#### Exercise directions:
Return every line of the rows below unchanged, and leave the pictures out of your answer.

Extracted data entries
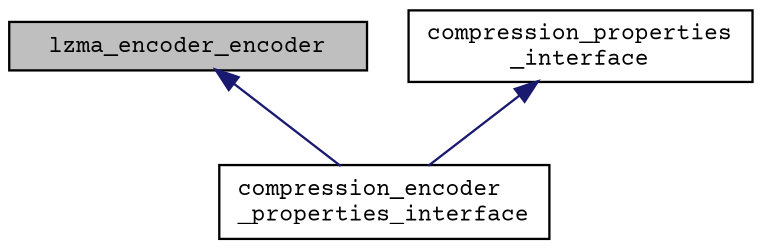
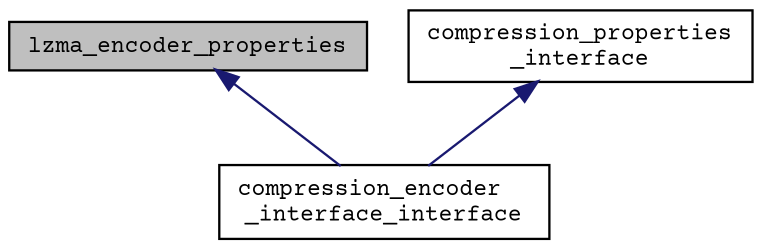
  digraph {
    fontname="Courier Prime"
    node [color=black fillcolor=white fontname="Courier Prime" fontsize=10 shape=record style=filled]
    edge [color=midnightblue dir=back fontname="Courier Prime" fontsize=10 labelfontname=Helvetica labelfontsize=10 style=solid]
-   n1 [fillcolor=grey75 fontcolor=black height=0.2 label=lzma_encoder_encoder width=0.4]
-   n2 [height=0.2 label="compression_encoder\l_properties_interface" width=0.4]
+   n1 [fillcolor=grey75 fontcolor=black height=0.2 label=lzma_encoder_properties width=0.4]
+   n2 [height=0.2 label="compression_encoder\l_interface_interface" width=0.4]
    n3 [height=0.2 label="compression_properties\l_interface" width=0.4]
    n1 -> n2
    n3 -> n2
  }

#### Finished exercise:
  digraph {
    fontname="Courier Prime"
    node [color=black fillcolor=white fontname="Courier Prime" fontsize=10 shape=record style=filled]
    edge [color=midnightblue dir=back fontname="Courier Prime" fontsize=10 labelfontname=Helvetica labelfontsize=10 style=solid]
-   n1 [fillcolor=grey75 fontcolor=black height=0.2 label=lzma_encoder_encoder width=0.4]
-   n2 [height=0.2 label="compression_encoder\l_properties_interface" width=0.4]
+   n1 [fillcolor=grey75 fontcolor=black height=0.2 label=lzma_encoder_properties width=0.4]
+   n2 [height=0.2 label="compression_encoder\l_interface_interface" width=0.4]
    n3 [height=0.2 label="compression_properties\l_interface" width=0.4]
    n1 -> n2
    n3 -> n2
  }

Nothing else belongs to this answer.